A second kid has been a weird topic at home. Hubby and I had always wanted 2 kids but after all that went on last time, I at least wasn’t as confident. It took a couple of years before I could even contemplate pregnancy and recovery without a gut “nononono”.
With varying degrees of success, I have been trying to use the last year to get healthier. I put on a lot of weight post-pregnancy — I’m basically back to my max-pregnancy weight. Sigh. I finally saw my endocrinologist to try and get my glucose down (my overall sugar levels are fine but it spikes post-meal).

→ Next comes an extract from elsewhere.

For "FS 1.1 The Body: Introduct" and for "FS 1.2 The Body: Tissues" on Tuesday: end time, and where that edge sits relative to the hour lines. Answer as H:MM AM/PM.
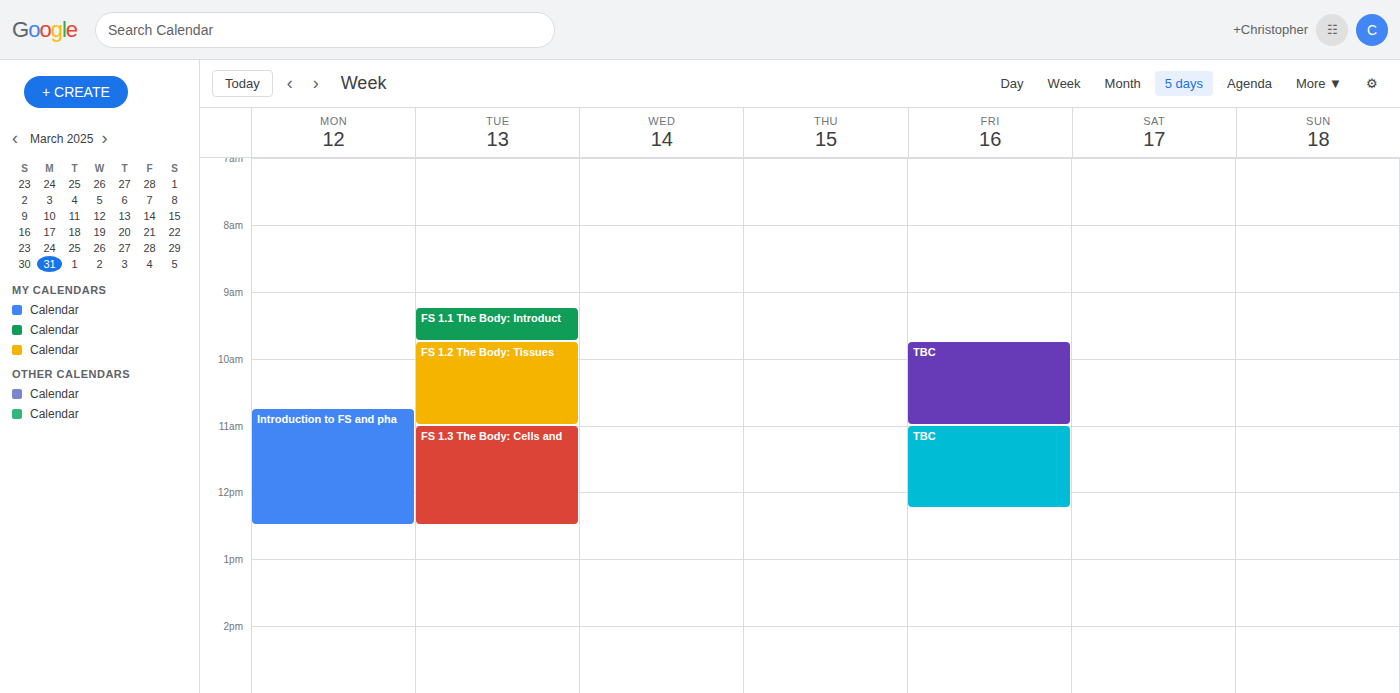
"FS 1.1 The Body: Introduct": 9:45 AM, neither: three quarters of the way from the 9 AM line to the 10 AM line. "FS 1.2 The Body: Tissues": 11:00 AM, exactly on the 11 AM line.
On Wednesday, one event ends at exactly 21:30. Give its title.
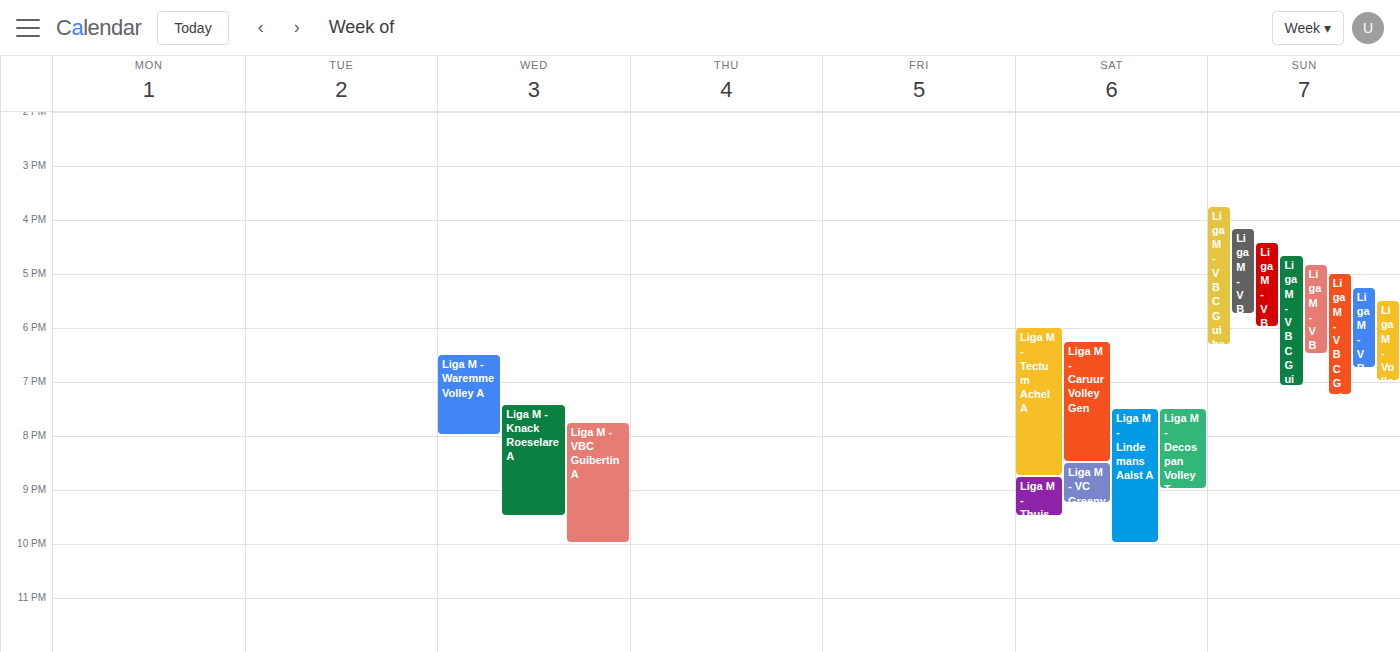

So now I’m on a continuous glucose monitor (yay for tons of data; boo for having lots of errors). I also started metformin. And maybe there’s a glimmer of hope that between the two of them, my weights slowly coming down? Maybe. I also had a ton of neck issues (courtesy of a year+ of remote work) so started physical therapy for that. It ended up being a really good idea — effectively a lot of the exercises were strength training and I actually have some muscle now.
Mostly I feel like I would want to have 2 kids (when they’re older) but 2 little ones now feels like a lot. But I’m also not getting any younger — I turned 35 this year and am well aware that everything becomes harder with age. Covid also changed plans — we were originally thinking of kid #2 last year but then decided to put it off till things stabilized more.
It’s a very different mindset that I’m finding myself in. Before A* I would have done/gone through pretty much anything to be a mom. Now.. well I am a mom. And while I might want another child, its nowhere near that level of desperation (if that’s the right word). We finally did have a talk with my RE and basically said that we wanted to try again but aren’t going to pull out all the stops. We’ll try a few rounds and if that doesn’t work, that’s that. We have an embryo in the freezer and will try a FET. And then.. maybe 1 retrieval cycle? I really don’t see myself having energy for more than that.
And so with a lot of caution, we’re back on the IVF train. Testing started last week; I had my saline ultrasound today. I had completely forgotten what’s involved! It’s been 4(!) years I suppose so that’s not entirely surprising. But there’s just so much and I had forgotten. Calling them the moment your period starts. Hubby testing. I need letters of clearance from my endo and an MFM. A bunch of additional tests from other doctors (pap smears, breast exams, etc). It’s a lot.
The nurses were all “what took you so long to come back?” Honestly.. sleep deprivation. And a ton of fear. Fear of all the complications of pregnancy. Massive tearing. A hard recovery. Mostly I’m crossing my fingers that this time will be easier.
The other part of (potential) kid #2 that’s surprisingly hard is the lack of support. Like take my mom — I know its coming from a place of love and caring but she’s mostly been saying “it’s ok to have only 1 kid”. I know that she just wants me not to worry or push my body for something I’m unsure about but that also makes it harder to push for it myself. Or a friend who when I was complaining about the mental load of the sheer number of appointments/pieces involved in IVF was like “You don’t have to do this. It’s always a choice.”
And yes, it is a choice. I am choosing to put myself and my family through this again. But also, for us, we need a ton more help and involvement than the average couple and that never fails to sting.